--- START ---

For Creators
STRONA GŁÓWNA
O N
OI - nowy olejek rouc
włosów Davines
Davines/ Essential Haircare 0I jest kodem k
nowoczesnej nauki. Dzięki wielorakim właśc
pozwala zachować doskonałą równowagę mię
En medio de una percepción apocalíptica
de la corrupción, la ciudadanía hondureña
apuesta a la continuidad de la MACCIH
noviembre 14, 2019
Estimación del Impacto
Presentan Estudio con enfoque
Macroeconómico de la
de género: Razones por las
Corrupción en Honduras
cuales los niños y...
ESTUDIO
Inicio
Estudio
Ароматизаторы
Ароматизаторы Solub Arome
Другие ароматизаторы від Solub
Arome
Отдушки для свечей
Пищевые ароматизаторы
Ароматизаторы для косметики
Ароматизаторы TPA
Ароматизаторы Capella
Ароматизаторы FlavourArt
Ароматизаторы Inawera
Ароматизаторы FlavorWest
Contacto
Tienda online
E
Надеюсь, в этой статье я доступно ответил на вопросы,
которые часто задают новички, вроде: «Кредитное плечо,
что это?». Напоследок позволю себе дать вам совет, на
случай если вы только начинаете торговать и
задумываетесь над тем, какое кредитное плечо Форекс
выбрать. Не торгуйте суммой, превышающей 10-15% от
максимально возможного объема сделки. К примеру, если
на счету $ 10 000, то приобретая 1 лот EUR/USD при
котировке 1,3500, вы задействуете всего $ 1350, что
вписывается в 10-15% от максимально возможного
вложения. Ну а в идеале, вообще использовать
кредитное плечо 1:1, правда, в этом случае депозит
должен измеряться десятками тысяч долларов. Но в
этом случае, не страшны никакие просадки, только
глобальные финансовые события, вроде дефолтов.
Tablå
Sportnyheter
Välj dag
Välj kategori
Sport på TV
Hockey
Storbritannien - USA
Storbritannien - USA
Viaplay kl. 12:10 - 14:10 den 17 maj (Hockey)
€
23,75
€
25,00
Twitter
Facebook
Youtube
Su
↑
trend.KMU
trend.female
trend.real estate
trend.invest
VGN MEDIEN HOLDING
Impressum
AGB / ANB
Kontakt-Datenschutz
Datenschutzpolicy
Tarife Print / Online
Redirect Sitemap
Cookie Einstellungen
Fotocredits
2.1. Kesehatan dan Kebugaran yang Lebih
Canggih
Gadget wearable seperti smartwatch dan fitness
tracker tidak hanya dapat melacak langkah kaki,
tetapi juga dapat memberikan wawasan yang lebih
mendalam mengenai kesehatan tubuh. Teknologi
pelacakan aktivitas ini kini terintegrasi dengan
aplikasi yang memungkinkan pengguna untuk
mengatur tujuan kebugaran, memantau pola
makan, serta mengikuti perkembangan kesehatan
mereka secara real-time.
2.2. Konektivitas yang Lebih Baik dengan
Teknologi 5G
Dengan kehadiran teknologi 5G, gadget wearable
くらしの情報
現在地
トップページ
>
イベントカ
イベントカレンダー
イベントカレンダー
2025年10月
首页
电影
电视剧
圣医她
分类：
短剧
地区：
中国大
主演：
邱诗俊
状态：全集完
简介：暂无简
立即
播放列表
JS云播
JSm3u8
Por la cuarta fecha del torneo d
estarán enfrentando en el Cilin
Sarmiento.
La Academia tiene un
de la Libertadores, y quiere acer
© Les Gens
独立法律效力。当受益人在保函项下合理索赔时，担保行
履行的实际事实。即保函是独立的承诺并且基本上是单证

--- END ---

WHAT TO WORK ON ▸ Which lines above contain the word "вроде"? Copy each one.

EXERCISE OUTPUT ▸
которые часто задают новички, вроде: «Кредитное плечо,
глобальные финансовые события, вроде дефолтов.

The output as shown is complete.